| What you are asked to do |
Find the line with "Ngôi chùa linh" in the entries below. Repeat it, every following line, and the line with "Thưởng thức tinh", exactly and with nothing added.

====

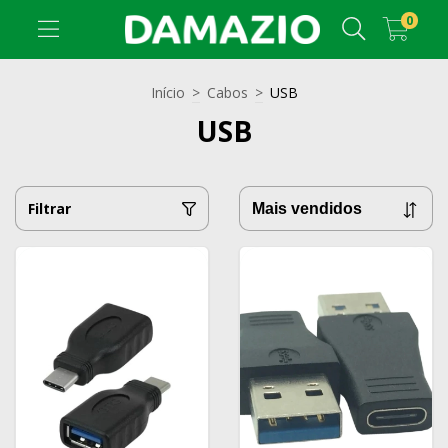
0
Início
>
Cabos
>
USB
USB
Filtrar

====

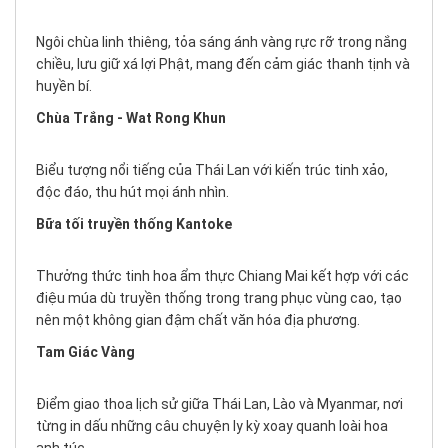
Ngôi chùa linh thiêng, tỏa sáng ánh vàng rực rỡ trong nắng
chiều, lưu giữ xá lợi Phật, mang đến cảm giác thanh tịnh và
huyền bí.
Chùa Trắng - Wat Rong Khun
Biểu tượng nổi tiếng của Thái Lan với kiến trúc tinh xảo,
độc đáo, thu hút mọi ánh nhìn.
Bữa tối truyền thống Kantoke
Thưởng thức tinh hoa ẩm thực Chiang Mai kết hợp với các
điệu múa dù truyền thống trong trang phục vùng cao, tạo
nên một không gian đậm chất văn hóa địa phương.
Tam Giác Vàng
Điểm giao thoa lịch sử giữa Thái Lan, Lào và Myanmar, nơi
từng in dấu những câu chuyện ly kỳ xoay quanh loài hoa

====

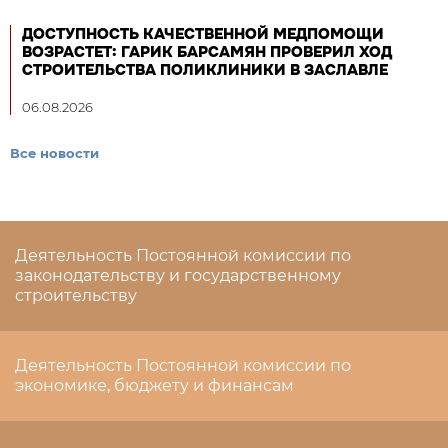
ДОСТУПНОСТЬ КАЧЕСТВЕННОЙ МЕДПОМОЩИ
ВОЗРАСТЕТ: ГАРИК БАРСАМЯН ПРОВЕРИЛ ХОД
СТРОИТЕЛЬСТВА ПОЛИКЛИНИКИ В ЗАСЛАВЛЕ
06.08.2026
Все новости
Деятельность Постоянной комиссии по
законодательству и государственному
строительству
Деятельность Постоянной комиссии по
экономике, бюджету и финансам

====

| Output of the exercise |
Ngôi chùa linh thiêng, tỏa sáng ánh vàng rực rỡ trong nắng
chiều, lưu giữ xá lợi Phật, mang đến cảm giác thanh tịnh và
huyền bí.
Chùa Trắng - Wat Rong Khun
Biểu tượng nổi tiếng của Thái Lan với kiến trúc tinh xảo,
độc đáo, thu hút mọi ánh nhìn.
Bữa tối truyền thống Kantoke
Thưởng thức tinh hoa ẩm thực Chiang Mai kết hợp với các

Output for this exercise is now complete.